The CALM Act, meant to end the dreaded "loud commercial," is set to go into effect tomorrow, December 13. We summarized the requirements for compliance with the Act here. Basically, TV stations must adopt certain practices set out in a series of standards known as A/85 Recommended Practice, adopted by the ATSC (the Advanced Television Standards Committee). As we advised stations, the rules initially required any station needing more time was supposed to ask for a waiver of the rules by October 12. In an Order released on Tuesday, the FCC granted two waivers, and also decided that any other station needing more time could request a waiver as late as the compliance deadline date.
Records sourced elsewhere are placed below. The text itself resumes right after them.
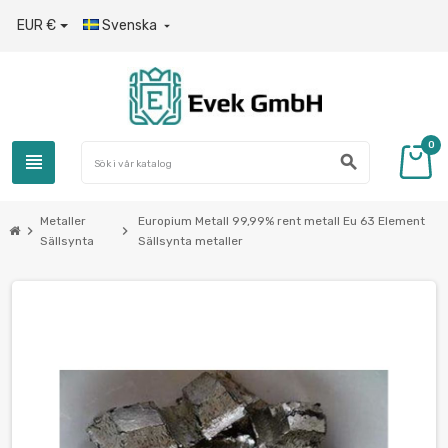
EUR €
Svenska

0
view_headline
search
Metaller
Europium Metall 99,99% rent metall Eu 63 Element
chevron_right
chevron_right
Sällsynta
Sällsynta metaller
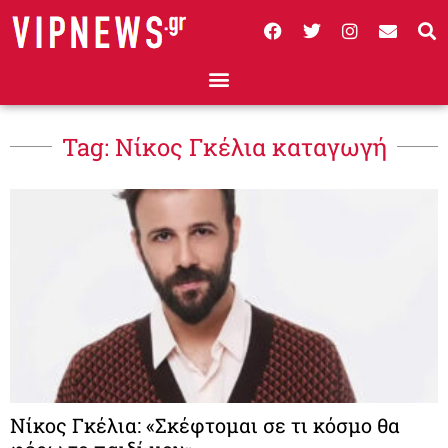
Tag: Νίκος Γκέλια καταγωγή
Νίκος Γκέλια: «Σκέφτομαι σε τι κόσμο θα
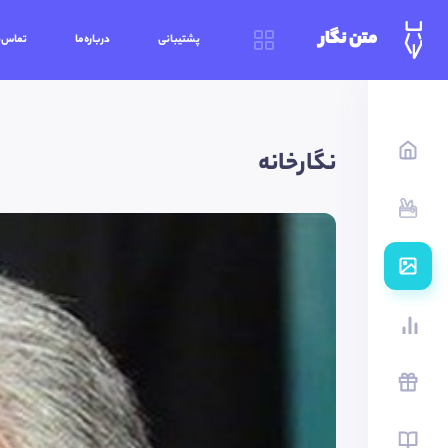
متن نگار
پشتیبانی
درباره‌ما
تماس‌ب
نگارخانه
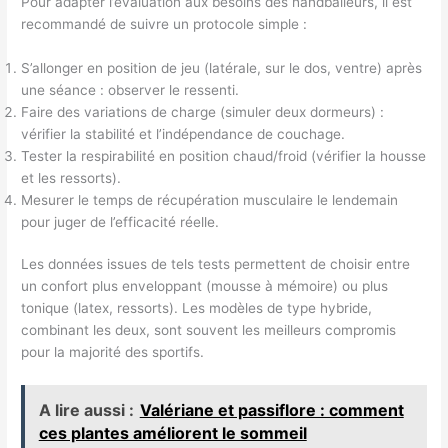
Pour adapter l’évaluation aux besoins des handballeurs, il est
recommandé de suivre un protocole simple :
S’allonger en position de jeu (latérale, sur le dos, ventre) après
une séance : observer le ressenti.
Faire des variations de charge (simuler deux dormeurs) :
vérifier la stabilité et l’indépendance de couchage.
Tester la respirabilité en position chaud/froid (vérifier la housse
et les ressorts).
Mesurer le temps de récupération musculaire le lendemain
pour juger de l’efficacité réelle.
Les données issues de tels tests permettent de choisir entre
un confort plus enveloppant (mousse à mémoire) ou plus
tonique (latex, ressorts). Les modèles de type hybride,
combinant les deux, sont souvent les meilleurs compromis
pour la majorité des sportifs.
A lire aussi :
Valériane et passiflore : comment
ces plantes améliorent le sommeil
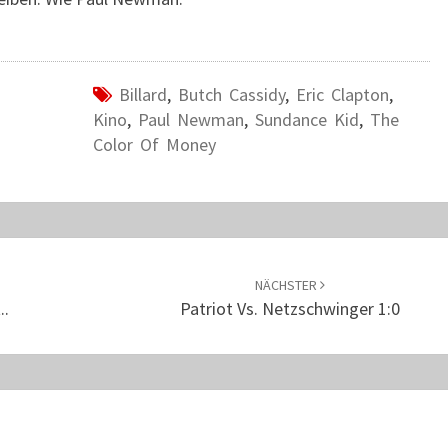
Billard
,
Butch Cassidy
,
Eric Clapton
,
Kino
,
Paul Newman
,
Sundance Kid
,
The
Color Of Money
NÄCHSTER
..
Patriot Vs. Netzschwinger 1:0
In the order, the Commission granted two waiver requests - one for just a month and a half as the cable system simply had a misunderstanding of what they needed to do to achieve compliance, and the second until the end of May because a TV station was in the middle of a studio move, and promised to install the new compliant equipment at the new studio. The Commission also reminded stations that there are two kinds of waivers available – automatic waivers, upon request, for small stations (those with under $14 million in annual revenue or in a TV market from number 150 to market 210) and small cable systems; and other waivers for stations facing specific problems, including financial hardships. Those who do not qualify as small stations would need to demonstrate the specific hardship justifying the waiver. So any stations or systems seeking a waiver have a last chance to do so, by Thursday.
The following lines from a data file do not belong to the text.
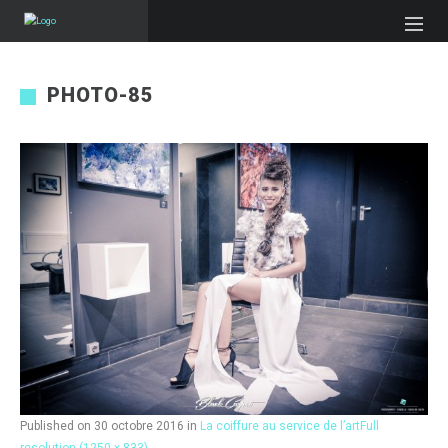
PHOTO-85
Published on
30 octobre 2016
in
La coiffure au service de l’art
Full
resolution (1250 × 833)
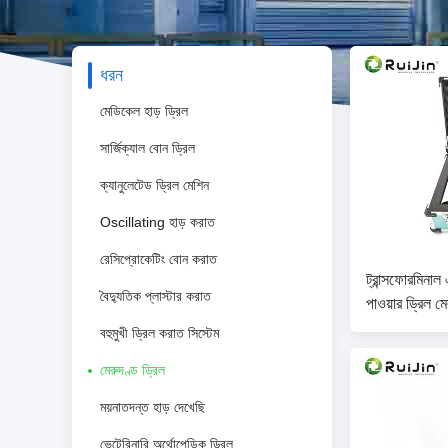
ধরন
মেডিকেল হাড় ড্রিল
সার্জিক্যাল বোন ড্রিল
ক্যানুলেটেড ড্রিল মেশিন
Oscillating হাড় করাত
রেসিপ্রোকেটিং বোন করাত
ট্রান্সফোরমিনাল
বৈদ্যুতিক প্লাস্টার করাত
পাওয়ার ড্রিল ম
বহুমুখী ড্রিল করাত সিস্টেম
মেরুদণ্ড ড্রিল
ময়নাতদন্ত হাড় দেখেছি
ভেটেরিনারি অর্থোপেডিক ড্রিল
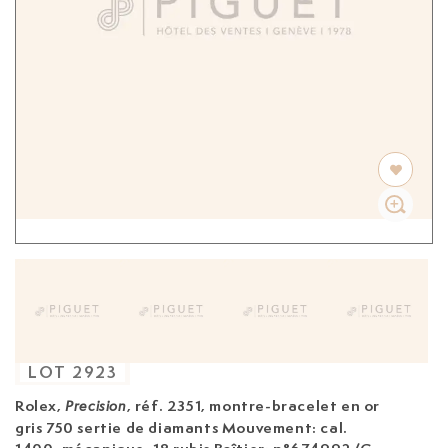
LOT
2923
Rolex,
, réf. 2351, montre-bracelet en or
Precision
gris 750 sertie de diamants
Mouvement: cal.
This Act has been a very popular with the general public, with many people outside the industry waiting for the effective date which they believe will solve all issues with perceived loud commercials. Some industry observers question whether all problems will in fact be resolved by the compliance standards, as the nature of commercials themselves make them seem louder than programs in which they are inserted, even where the volumes are objectively the same. But we hope that many do perceive a difference, so that there will not be a flood of complaints to the FCC, and so the issues that have prompted many viewers to request this Congressional action will be remedied.